Target downgrades fourth-quarter sales expectation following sluggish Q3
Traffic was up, and so were grocery sales, but not enough for an overall sales lift
Target’s food and beverage sales climbed during the third quarter, but not enough to lift the retailer out of a sluggish period, the company reported Wednesday.
Executives blamed the troubles on inflation-weary consumers. More shoppers are waiting to hit stores at the best possible moment to capitalize on promotions and sales.
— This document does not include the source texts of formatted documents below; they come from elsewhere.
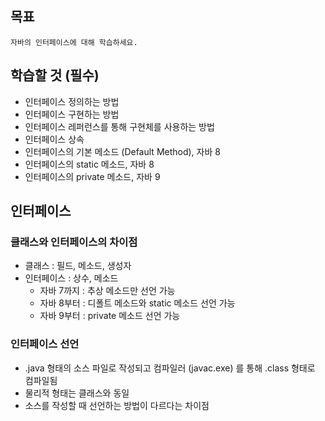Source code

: ## 목표
    자바의 인터페이스에 대해 학습하세요.

## 학습할 것 (필수)
- 인터페이스 정의하는 방법
- 인터페이스 구현하는 방법
- 인터페이스 레퍼런스를 통해 구현체를 사용하는 방법
- 인터페이스 상속
- 인터페이스의 기본 메소드 (Default Method), 자바 8
- 인터페이스의 static 메소드, 자바 8
- 인터페이스의 private 메소드, 자바 9

## 인터페이스
### 클래스와 인터페이스의 차이점
- 클래스 : 필드, 메소드, 생성자
- 인터페이스 : 상수, 메소드
    - 자바 7까지 : 추상 메소드만 선언 가능
    - 자바 8부터 : 디폴트 메소드와 static 메소드 선언 가능
    - 자바 9부터 : private 메소드 선언 가능

### 인터페이스 선언
- .java 형태의 소스 파일로 작성되고 컴파일러 (javac.exe) 를 통해 .class 형태로 컴파일됨
- 물리적 형태는 클래스와 동일
- 소스를 작성할 때 선언하는 방법이 다르다는 차이점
The Minneapolis-based retailer said this targeted approach diluted third-quarter sales and lowered expectations for fourth-quarter sales, which are expected to be flat.
The news did not go over well on Wall Street, as Target’s stock price dropped almost 22% by midday Wednesday.
“Consumers tell us their budgets remain stretched, and they’re shopping carefully as they work to overcome the cumulative impact of multiple years of price inflation,” said Target Chair and CEO Brian Cornell, according to a transcript from financial services site AlphaSense. “They’re becoming increasingly resourceful in their shopping behaviors, waiting to buy until the last moment of need, focusing on deals, and stocking up when they find them.”
Beauty was a stronghold for Target in the third quarter, posting a comparable-sales increase of 6% year over year, while food and beverage and essentials grew in the low single digits. Nutritional categories like meal supplements and protein powders also performed well.
Discretionary items, however, continue to be a sore spot for Target.
Comparable sales increased just 0.3% year over year in the third quarter, reflecting a comparable-store sales decline of 1.9%. Total revenue of $25.7 billion was 1.1% higher than last year, reflecting a total sales increase of 0.9%.
Traffic increased by 2.4% year over year, and Target’s digital sales were up 10.8%. Same-day delivery also rose nearly 20%.
Additionally, Target Circle members grew by nearly 3 million in the third quarter, which Target Chief Commercial Officer Richard Gomez noted during the call as one of the company’s biggest increases yet.
The news of sluggish sales comes after Target reduced the prices of more than 2,000 items in late October.
“Beyond being resilient, consumers have also become increasingly resourceful,” said Gomez during the call. “They know there are deals to be found, they’re willing to wait for sales, and they’re willing to search across multiple retailers to find them.”
Davis mentioned that Target is also back to offering its Deal of the Day, which will run through the holiday season.
On the grocery side, the retailer will offer more than 700 new items in on-trend seasonal flavors, including new cookie and gingerbread kits.
In September, Target opened its 11th sortation center in Detroit, Mich. The $1 million facility can serve more than 3 million consumers and is expected to process up to 60,000 packages a day by 2028.
This was the first earnings call for CFO Jim Lee, who joined the company from PepsiCo. Lee succeeded Michael Fiddelke, who is now the chief operating officer.
Other executive changes have occurred this year as Target works to break a streak of unsatisfactory quarterly performances.
Along with Gomez’s title change, Christina Hennington, who had been the chief growth officer, was named the chief strategy and growth officer, and Lisa Roath, who was the chief marketing officer, is now overseeing the food and beauty categories.
“As we execute our 2024 plans and look to the future, we’re putting key leaders and capabilities in place to sustain profitable growth over the long term,” Cornell said in September.